| TASK GOAL |
Output the lines of the records exactly, from the first through the one containing "Тайм менеджмент в млм бизнесе 2.0". Omit all pictures.

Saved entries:
··········

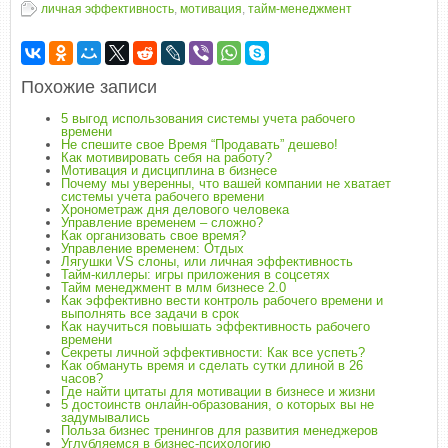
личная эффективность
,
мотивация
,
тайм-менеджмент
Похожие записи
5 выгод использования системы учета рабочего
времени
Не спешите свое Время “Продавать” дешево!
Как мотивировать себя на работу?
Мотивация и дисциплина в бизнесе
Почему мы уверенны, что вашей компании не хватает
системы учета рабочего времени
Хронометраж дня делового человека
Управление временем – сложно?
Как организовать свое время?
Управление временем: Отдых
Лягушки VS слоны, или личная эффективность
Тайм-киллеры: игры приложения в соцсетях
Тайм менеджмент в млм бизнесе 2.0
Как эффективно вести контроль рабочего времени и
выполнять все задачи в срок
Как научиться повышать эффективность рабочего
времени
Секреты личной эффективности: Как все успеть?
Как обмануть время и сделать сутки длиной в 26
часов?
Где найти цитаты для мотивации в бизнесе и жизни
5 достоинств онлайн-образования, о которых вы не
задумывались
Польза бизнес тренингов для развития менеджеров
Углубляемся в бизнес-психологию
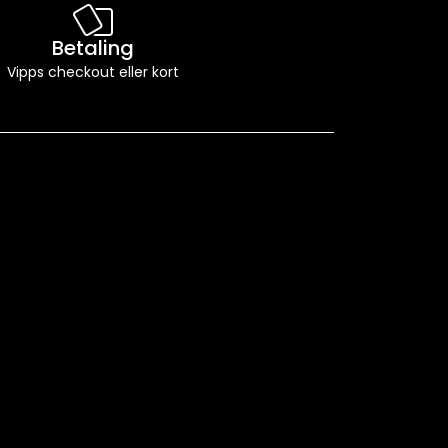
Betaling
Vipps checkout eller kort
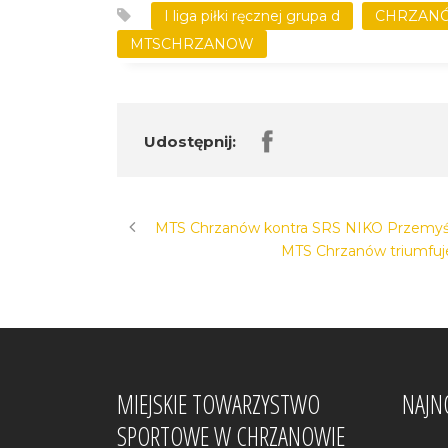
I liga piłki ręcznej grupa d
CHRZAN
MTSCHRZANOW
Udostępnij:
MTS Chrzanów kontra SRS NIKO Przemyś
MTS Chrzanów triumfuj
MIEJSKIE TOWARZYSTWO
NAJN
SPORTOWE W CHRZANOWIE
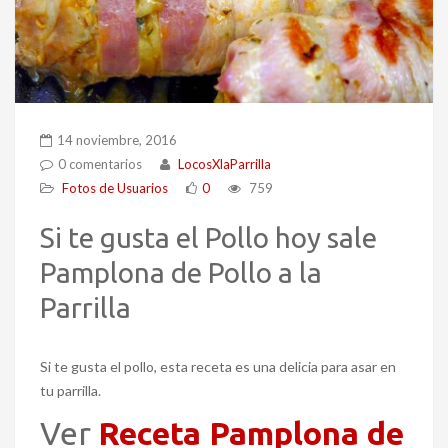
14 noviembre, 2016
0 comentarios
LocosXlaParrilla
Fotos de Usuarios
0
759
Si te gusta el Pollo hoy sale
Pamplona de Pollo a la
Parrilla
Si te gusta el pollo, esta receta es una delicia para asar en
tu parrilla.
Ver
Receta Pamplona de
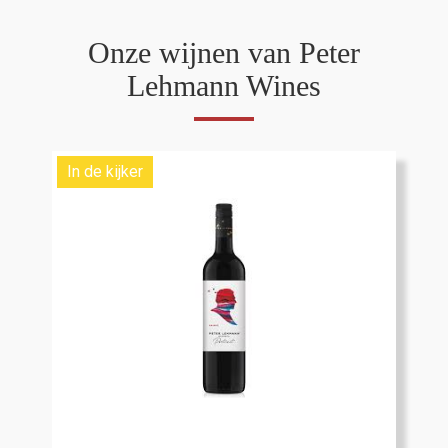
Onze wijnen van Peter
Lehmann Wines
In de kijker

··········

| REPLY |
личная эффективность
,
мотивация
,
тайм-менеджмент
Похожие записи
5 выгод использования системы учета рабочего
времени
Не спешите свое Время “Продавать” дешево!
Как мотивировать себя на работу?
Мотивация и дисциплина в бизнесе
Почему мы уверенны, что вашей компании не хватает
системы учета рабочего времени
Хронометраж дня делового человека
Управление временем – сложно?
Как организовать свое время?
Управление временем: Отдых
Лягушки VS слоны, или личная эффективность
Тайм-киллеры: игры приложения в соцсетях
Тайм менеджмент в млм бизнесе 2.0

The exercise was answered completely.